Perform the following in R. Submit either a Jupyter Notebook file (.ipynb) or an RStudio file (.r) to the D2L Dropbox. Problems 1, 2, and 3 are respectively weighted at 8, 4, and 12 points.

Problem 1 (4 pts.)

We practiced making a histogram, but that’s not the only way to visualize data:

  • Using custdata.tsv, make a “density plot” of the “Income” column. Be sure to clean the data first and remove the values that make no sense. Ensure that the plot has a title and labeled axes.
  • Add a red vertical line to your plot that represents the average value of the cleaned income data.
  • Also, explain what a density plot is and how it is both similar and different from a histogram.

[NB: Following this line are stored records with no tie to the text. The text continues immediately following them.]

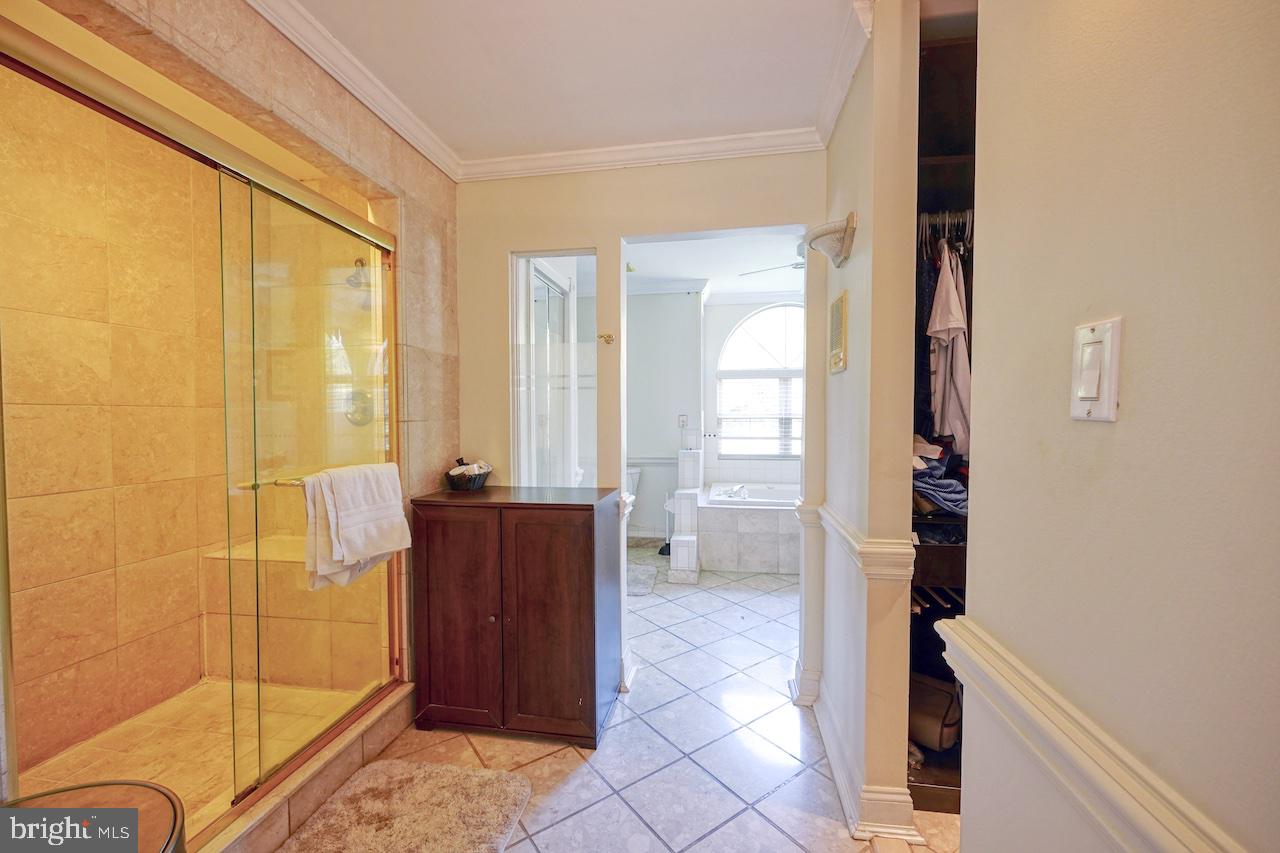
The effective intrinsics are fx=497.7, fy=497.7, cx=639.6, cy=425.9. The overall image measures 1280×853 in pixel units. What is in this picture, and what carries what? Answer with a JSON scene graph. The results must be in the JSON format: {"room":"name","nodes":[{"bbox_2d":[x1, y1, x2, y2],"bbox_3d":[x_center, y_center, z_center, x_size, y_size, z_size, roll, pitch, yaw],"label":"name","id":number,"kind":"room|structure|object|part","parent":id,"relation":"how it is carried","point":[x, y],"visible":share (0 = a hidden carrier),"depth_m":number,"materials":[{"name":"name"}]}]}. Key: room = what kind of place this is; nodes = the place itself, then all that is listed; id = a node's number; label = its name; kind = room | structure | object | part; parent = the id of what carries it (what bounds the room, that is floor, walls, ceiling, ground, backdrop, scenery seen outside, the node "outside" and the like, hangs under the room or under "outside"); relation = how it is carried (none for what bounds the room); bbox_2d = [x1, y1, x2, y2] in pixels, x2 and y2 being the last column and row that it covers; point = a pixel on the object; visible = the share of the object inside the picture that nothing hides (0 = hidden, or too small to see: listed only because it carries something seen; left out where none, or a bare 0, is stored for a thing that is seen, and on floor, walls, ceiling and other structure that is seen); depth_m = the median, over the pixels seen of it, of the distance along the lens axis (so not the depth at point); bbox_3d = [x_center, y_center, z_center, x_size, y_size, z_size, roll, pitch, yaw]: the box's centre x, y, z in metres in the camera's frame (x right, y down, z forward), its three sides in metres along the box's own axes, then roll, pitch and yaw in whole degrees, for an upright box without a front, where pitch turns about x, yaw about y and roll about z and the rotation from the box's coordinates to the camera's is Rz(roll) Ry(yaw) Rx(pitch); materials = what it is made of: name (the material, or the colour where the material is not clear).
{"room":"bathroom","nodes":[
{"label":"bathroom","id":0,"kind":"room"},
{"bbox_2d":[14,679,373,831],"bbox_3d":[-1.699,1.248,1.787,1.010,0.071,1.399,0,2,10],"label":"shower floor","id":1,"kind":"structure","parent":0,"point":[144,769],"depth_m":1.94,"materials":[{"name":"tile"}]},
{"bbox_2d":[201,536,383,687],"bbox_3d":[-1.581,0.896,2.423,0.944,0.589,0.472,0,2,10],"label":"shower bench","id":2,"kind":"object","parent":1,"relation":"on","point":[244,665],"visible":0.56,"depth_m":2.30,"materials":[{"name":"beige tile"}]},
{"bbox_2d":[52,1,459,713],"bbox_3d":[-1.170,-0.014,1.548,0.180,2.539,1.958,0,2,10],"label":"shower wall","id":3,"kind":"structure","parent":0,"point":[424,165],"depth_m":1.84,"materials":[{"name":"beige tile"}]},
{"bbox_2d":[0,23,398,846],"bbox_3d":[-1.157,0.174,1.574,0.130,1.892,1.310,0,2,10],"label":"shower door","id":4,"kind":"structure","parent":3,"relation":"attached to","point":[66,90],"depth_m":1.49,"materials":[{"name":"glass"}]},
{"bbox_2d":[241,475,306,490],"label":"towel bar","id":5,"kind":"object","parent":4,"relation":"attached to","point":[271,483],"visible":0.5,"depth_m":1.50,"materials":[{"name":"metal"}]},
{"bbox_2d":[304,463,410,589],"bbox_3d":[-0.991,0.345,1.759,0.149,0.387,0.359,0,2,10],"label":"towel","id":6,"kind":"object","parent":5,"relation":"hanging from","point":[346,518],"visible":0.98,"depth_m":1.70,"materials":[{"name":"white fabric"}]},
{"bbox_2d":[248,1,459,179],"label":"crown molding","id":7,"kind":"structure","parent":3,"relation":"attached to","point":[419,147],"depth_m":1.74,"materials":[{"name":"white paint"}]},
{"bbox_2d":[345,258,369,288],"bbox_3d":[-1.399,-0.766,2.491,0.144,0.175,0.172,0,2,10],"label":"shower head","id":8,"kind":"object","parent":3,"relation":"attached to","point":[361,264],"visible":0.71,"depth_m":2.45},
{"bbox_2d":[344,388,374,425],"bbox_3d":[-1.367,-0.084,2.401,0.175,0.186,0.080,0,2,10],"label":"shower valve","id":9,"kind":"object","parent":3,"relation":"attached to","point":[359,421],"visible":0.61,"depth_m":2.41,"materials":[{"name":"silver metal"}]},
{"bbox_2d":[274,0,866,165],"bbox_3d":[-0.182,-1.260,0.794,2.737,0.102,3.519,0,2,10],"label":"ceiling","id":10,"kind":"structure","parent":0,"point":[437,120],"depth_m":1.72,"materials":[{"name":"white paint"}]},
{"bbox_2d":[303,543,957,852],"bbox_3d":[0.224,1.277,2.177,4.040,0.083,6.651,0,2,10],"label":"tile floor","id":11,"kind":"structure","parent":0,"point":[564,759],"depth_m":1.90,"materials":[{"name":"tile"}]},
{"bbox_2d":[0,781,187,852],"bbox_3d":[-1.018,0.992,0.769,0.484,0.592,0.484,0,2,10],"label":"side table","id":12,"kind":"object","parent":11,"relation":"on","point":[154,789],"visible":0.93,"depth_m":0.90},
{"bbox_2d":[196,680,418,852],"bbox_3d":[-1.170,1.174,1.518,0.321,0.137,1.304,0,2,10],"label":"shower curb","id":13,"kind":"object","parent":11,"relation":"on","point":[331,762],"visible":0.62,"depth_m":1.60,"materials":[{"name":"beige tile"}]},
{"bbox_2d":[274,759,530,852],"bbox_3d":[-0.764,1.254,1.347,0.663,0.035,0.934,0,2,10],"label":"bath rug","id":14,"kind":"object","parent":11,"relation":"on","point":[364,787],"visible":0.99,"depth_m":1.59,"materials":[{"name":"beige carpet"}]},
{"bbox_2d":[407,484,619,747],"bbox_3d":[-0.520,0.775,2.190,0.766,0.938,0.515,0,2,10],"label":"wooden cabinet","id":15,"kind":"object","parent":11,"relation":"on","point":[589,533],"visible":0.99,"depth_m":1.97,"materials":[{"name":"brown wood"}]},
{"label":"cabinet door","id":16,"kind":"part","parent":15,"relation":"part of","materials":[{"name":"brown wood"}]},
{"bbox_2d":[445,459,492,490],"bbox_3d":[-0.791,0.219,2.315,0.212,0.132,0.219,0,2,10],"label":"basket","id":17,"kind":"object","parent":15,"relation":"on","point":[479,478],"visible":0.9,"depth_m":2.26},
{"bbox_2d":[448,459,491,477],"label":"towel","id":18,"kind":"object","parent":17,"relation":"in","point":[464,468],"visible":0.5,"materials":[{"name":"white fabric"}]},
{"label":"cabinet door","id":19,"kind":"part","parent":15,"relation":"part of","materials":[{"name":"brown wood"}]},
{"bbox_2d":[624,464,642,543],"bbox_3d":[-0.227,0.798,4.610,0.460,0.794,0.781,0,2,10],"label":"toilet","id":20,"kind":"object","parent":11,"relation":"on","point":[637,471],"visible":0.16,"depth_m":4.72,"materials":[{"name":"white ceramic"}]},
{"bbox_2d":[626,560,659,597],"bbox_3d":[-0.129,1.170,3.849,0.490,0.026,0.676,0,2,10],"label":"bath mat","id":21,"kind":"object","parent":11,"relation":"on","point":[645,578],"visible":0.57,"depth_m":3.79,"materials":[{"name":"grey carpet"}]},
{"bbox_2d":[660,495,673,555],"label":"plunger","id":22,"kind":"object","parent":11,"relation":"on","point":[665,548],"visible":0.4,"depth_m":4.54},
{"bbox_2d":[667,449,702,586],"bbox_3d":[0.406,0.708,4.231,0.255,0.943,1.022,0,2,10],"label":"tiled ledge","id":23,"kind":"structure","parent":11,"relation":"on","point":[687,538],"depth_m":3.95,"materials":[{"name":"white tile"}]},
{"bbox_2d":[698,483,803,575],"bbox_3d":[1.282,0.892,4.391,1.489,0.564,1.176,0,2,10],"label":"bathtub","id":24,"kind":"object","parent":11,"relation":"on","point":[727,518],"visible":0.64,"depth_m":4.04,"materials":[{"name":"white"}]},
{"bbox_2d":[716,483,747,500],"bbox_3d":[0.827,0.562,4.397,0.268,0.106,0.204,0,2,10],"label":"bathtub faucet","id":25,"kind":"object","parent":24,"relation":"on","point":[740,488],"visible":0.98,"depth_m":4.37,"materials":[{"name":"silver metal"}]},
{"bbox_2d":[908,13,976,821],"bbox_3d":[1.217,0.037,1.725,0.660,2.478,0.720,0,2,10],"label":"closet","id":26,"kind":"object","parent":11,"relation":"on","point":[938,792],"visible":0.13,"depth_m":1.78,"materials":[{"name":"brown"}]},
{"bbox_2d":[907,671,961,751],"bbox_3d":[1.049,1.035,1.863,0.215,0.203,0.309,-2,3,-44],"label":"handbag","id":27,"kind":"object","parent":26,"relation":"in","point":[940,717],"visible":0.56,"depth_m":1.77,"materials":[{"name":"brown leather"}]},
{"bbox_2d":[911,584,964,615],"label":"pants rack","id":28,"kind":"object","parent":26,"relation":"in","point":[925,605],"visible":0.32,"depth_m":1.75,"materials":[{"name":"metal"}]},
{"bbox_2d":[912,435,968,516],"bbox_3d":[1.054,0.160,1.835,0.419,0.260,0.417,0,2,10],"label":"folded clothes","id":29,"kind":"object","parent":26,"relation":"in","point":[948,483],"visible":0.36,"depth_m":1.71,"materials":[{"name":"fabric"}]},
{"bbox_2d":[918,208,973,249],"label":"clothes hangers","id":30,"kind":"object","parent":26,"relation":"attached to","point":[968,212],"visible":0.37,"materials":[{"name":"white plastic"}]},
{"bbox_2d":[917,207,975,251],"bbox_3d":[1.166,-0.712,1.882,0.452,0.152,0.318,0,2,10],"label":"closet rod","id":31,"kind":"object","parent":26,"relation":"attached to","point":[968,212],"visible":0.44,"depth_m":1.79,"materials":[{"name":"metal"}]},
{"bbox_2d":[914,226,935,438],"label":"dark garment","id":32,"kind":"object","parent":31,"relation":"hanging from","point":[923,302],"visible":0.33,"depth_m":1.74,"materials":[{"name":"black fabric"}]},
{"bbox_2d":[925,244,971,450],"bbox_3d":[1.073,-0.291,1.732,0.131,0.669,0.387,0,2,10],"label":"shirt","id":33,"kind":"object","parent":31,"relation":"hanging from","point":[950,324],"visible":0.64,"depth_m":1.67,"materials":[{"name":"fabric"}]},
{"bbox_2d":[455,150,826,702],"bbox_3d":[-0.009,-0.044,2.399,2.043,2.558,0.123,0,2,10],"label":"back wall","id":34,"kind":"structure","parent":0,"point":[614,227],"depth_m":2.35,"materials":[{"name":"beige paint"}]},
{"bbox_2d":[511,250,596,487],"bbox_3d":[-0.413,-0.168,2.440,0.477,1.310,0.109,0,2,10],"label":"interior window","id":35,"kind":"structure","parent":34,"relation":"in","point":[539,309],"depth_m":2.43,"materials":[{"name":"clear glass"}]},
{"bbox_2d":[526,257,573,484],"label":"glass door","id":36,"kind":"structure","parent":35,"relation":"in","point":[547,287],"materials":[{"name":"clear glass"}]},
{"bbox_2d":[598,332,614,345],"bbox_3d":[-0.160,-0.417,2.370,0.060,0.050,0.061,0,2,10],"label":"wall hook","id":37,"kind":"object","parent":34,"relation":"attached to","point":[604,336],"visible":0.98,"depth_m":2.38,"materials":[{"name":"gold metal"}]},
{"bbox_2d":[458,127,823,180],"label":"crown molding","id":38,"kind":"structure","parent":34,"relation":"attached to","point":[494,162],"depth_m":2.27,"materials":[{"name":"white paint"}]},
{"bbox_2d":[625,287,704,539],"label":"bathroom wall","id":39,"kind":"structure","parent":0,"point":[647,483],"depth_m":4.94,"materials":[{"name":"white paint"}]},
{"bbox_2d":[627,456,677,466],"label":"chair rail","id":40,"kind":"object","parent":39,"relation":"attached to","point":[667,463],"visible":0.44,"depth_m":4.92,"materials":[{"name":"white"}]},
{"bbox_2d":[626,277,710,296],"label":"crown molding","id":41,"kind":"structure","parent":39,"relation":"attached to","point":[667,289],"depth_m":4.75,"materials":[{"name":"white paint"}]},
{"bbox_2d":[678,414,688,428],"bbox_3d":[0.416,-0.049,4.808,0.100,0.129,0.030,0,2,10],"label":"wall outlet","id":42,"kind":"object","parent":39,"relation":"attached to","point":[682,419],"visible":0.99,"depth_m":4.80,"materials":[{"name":"white plastic"}]},
{"bbox_2d":[624,230,807,299],"bbox_3d":[0.645,-1.365,3.875,3.024,0.107,2.889,0,2,10],"label":"bathroom ceiling","id":43,"kind":"structure","parent":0,"point":[690,272],"depth_m":4.05,"materials":[{"name":"white paint"}]},
{"bbox_2d":[739,250,805,278],"bbox_3d":[1.240,-1.168,3.465,1.054,0.302,1.026,0,2,10],"label":"ceiling fan","id":44,"kind":"object","parent":43,"relation":"hanging from","point":[800,264],"visible":0.27,"depth_m":3.47,"materials":[{"name":"metal"}]},
{"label":"ceiling fan blade","id":45,"kind":"part","parent":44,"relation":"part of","materials":[{"name":"white metal"}]},
{"bbox_2d":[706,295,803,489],"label":"bathroom back wall","id":46,"kind":"structure","parent":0,"point":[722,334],"depth_m":5.06,"materials":[{"name":"white paint"}]},
{"bbox_2d":[715,302,804,457],"bbox_3d":[1.402,-0.479,4.930,1.378,1.653,0.110,0,2,10],"label":"arched window","id":47,"kind":"structure","parent":46,"relation":"in","point":[727,359],"depth_m":4.96,"materials":[{"name":"white glass"}]},
{"bbox_2d":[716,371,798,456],"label":"window blind","id":48,"kind":"object","parent":47,"relation":"attached to","point":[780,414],"visible":0.79,"depth_m":4.91,"materials":[{"name":"white plastic"}]},
{"bbox_2d":[809,0,919,842],"bbox_3d":[0.820,-0.020,1.937,0.130,2.519,1.034,0,2,10],"label":"right wall","id":49,"kind":"structure","parent":0,"point":[850,374],"depth_m":1.52,"materials":[{"name":"beige paint"}]},
{"bbox_2d":[803,212,857,267],"bbox_3d":[0.679,-0.658,1.799,0.171,0.157,0.241,0,2,10],"label":"wall sconce","id":50,"kind":"object","parent":49,"relation":"attached to","point":[815,237],"visible":1,"depth_m":1.76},
{"bbox_2d":[827,291,848,374],"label":"intercom","id":51,"kind":"object","parent":49,"relation":"attached to","point":[840,302],"visible":0.98,"depth_m":1.86,"materials":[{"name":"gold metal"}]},
{"bbox_2d":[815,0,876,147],"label":"crown molding","id":52,"kind":"structure","parent":49,"relation":"attached to","point":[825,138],"depth_m":1.73,"materials":[{"name":"white paint"}]},
{"bbox_2d":[797,670,921,845],"bbox_3d":[0.787,1.190,1.834,0.214,0.118,1.341,0,2,10],"label":"baseboard","id":53,"kind":"structure","parent":49,"relation":"attached to","point":[840,779],"depth_m":1.60,"materials":[{"name":"white paint"}]},
{"bbox_2d":[804,501,915,581],"bbox_3d":[0.737,0.395,1.791,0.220,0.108,1.023,0,2,10],"label":"chair rail","id":54,"kind":"object","parent":49,"relation":"attached to","point":[852,543],"visible":0.63,"depth_m":1.47,"materials":[{"name":"white paint"}]},
{"bbox_2d":[956,0,1279,852],"bbox_3d":[0.549,0.034,0.067,0.119,2.514,2.114,0,2,10],"label":"right wall","id":55,"kind":"structure","parent":0,"point":[1125,424],"depth_m":0.57,"materials":[{"name":"beige paint"}]},
{"bbox_2d":[931,614,1245,852],"bbox_3d":[0.532,0.471,0.183,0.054,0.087,1.935,0,2,10],"label":"chair rail","id":56,"kind":"object","parent":55,"relation":"attached to","point":[1171,839],"visible":0.88,"depth_m":0.63,"materials":[{"name":"paint"}]},
{"bbox_2d":[1070,318,1121,420],"bbox_3d":[0.559,-0.065,0.618,0.014,0.122,0.072,0,2,10],"label":"light switch","id":57,"kind":"object","parent":55,"relation":"attached to","point":[1090,386],"visible":0.97,"depth_m":0.61,"materials":[{"name":"white plastic"}]}
]}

Some of this is new – look up the syntax as needed.

Problem 2 (8 pts.)

Create a bar chart for housing type using the custdata.tsv file. Make sure to clean the data first to remove “NA” type.

Problem 3 (12 pts.)

Here’s a silly problem. You are given a data file (OA 6.6 survey.csv) containing observations from someone who surveyed their 1000 friends on social media to find out how much that person travels (Miles), plays games (Games), and eats ice cream (Icecream). Additionally, they recorded whether they liked that social media friend or not (Like). Use this data set and R to answer the following questions:

  • Is there a relationship between eating ice cream and playing games? What about playing games and traveling? Report the correlation values for these and your conclusion (1-2 sentences) for each after doing a quantitative analysis.
  • Use Miles to predict Games. Make a regression graph, find the linear regression fit line and plot it. Write the line equation on the graph. (this last part is new - look it up!)
  • Cluster the data based on outcome (Like). Use Miles and Games to plot the data and color the points using Like. Cluster the data using k-means and plot the same data using clustering information. Compare the two plots. In 2-4 sentences, explain how well your clustering worked.